When extraction is the right tool

Extraction is a strong fit for:
  • company and product profiles
  • pricing or policy extraction
  • structured enrichment for downstream systems
  • repeatable data collection from public pages

Design the request carefully

Good extraction quality usually depends more on request design than on retry count.
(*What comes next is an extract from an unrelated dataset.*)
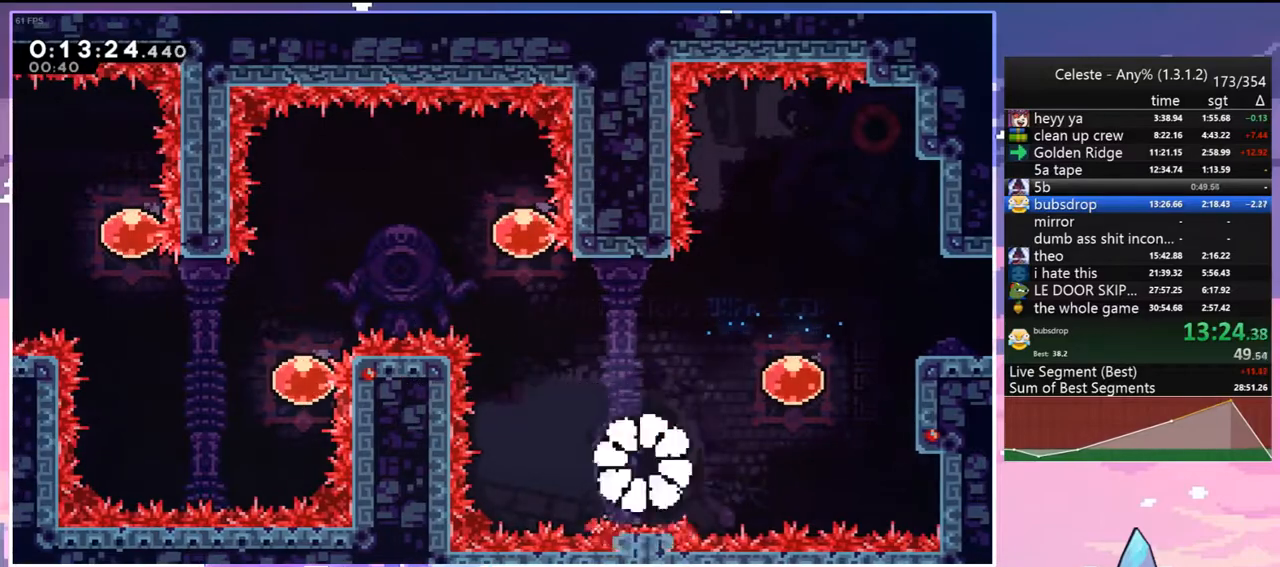
{"keys": ["down", "left"], "events": [[33, "skip", "down"], [117, "skip", "up"], [217, "down", "down"], [217, "left", "down"], [217, "skip", "down"], [267, "skip", "up"]]}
Keep the request:
  • narrow enough to be realistic
  • specific about what should be extracted
  • backed by a schema that downstream systems can actually use

Request examples

curl "$BULKGRID_BASE_URL/api/v1/extract" \
  -H 'Content-Type: application/json' \
  -H "x-api-key: $BULKGRID_API_KEY" \
  -d '{
    "urls": [
      "https://example.com",
      "https://example.com/pricing"
    ],
    "query": "Extract company name, product summary, and pricing details",
    "schema": {
      "type": "object",
      "properties": {
        "companyName": { "type": "string" },
        "productSummary": { "type": "string" },
        "pricing": { "type": "string" }
      },
      "required": ["companyName"]
    },
    "maxRetries": 3
  }'

Workflow

  1. submit the extraction request
  2. store the run ID
  3. poll GET /api/v1/runs/{runId}
  4. fetch GET /api/v1/runs/{runId}/results
  5. read extraction_data from the result records

Common quality problems

  • the schema asks for data the source does not contain
  • the query is too broad
  • the page requires interaction or access patterns the request does not account for

Recommendation

Start with the smallest schema that delivers value. Expand later once the output is stable.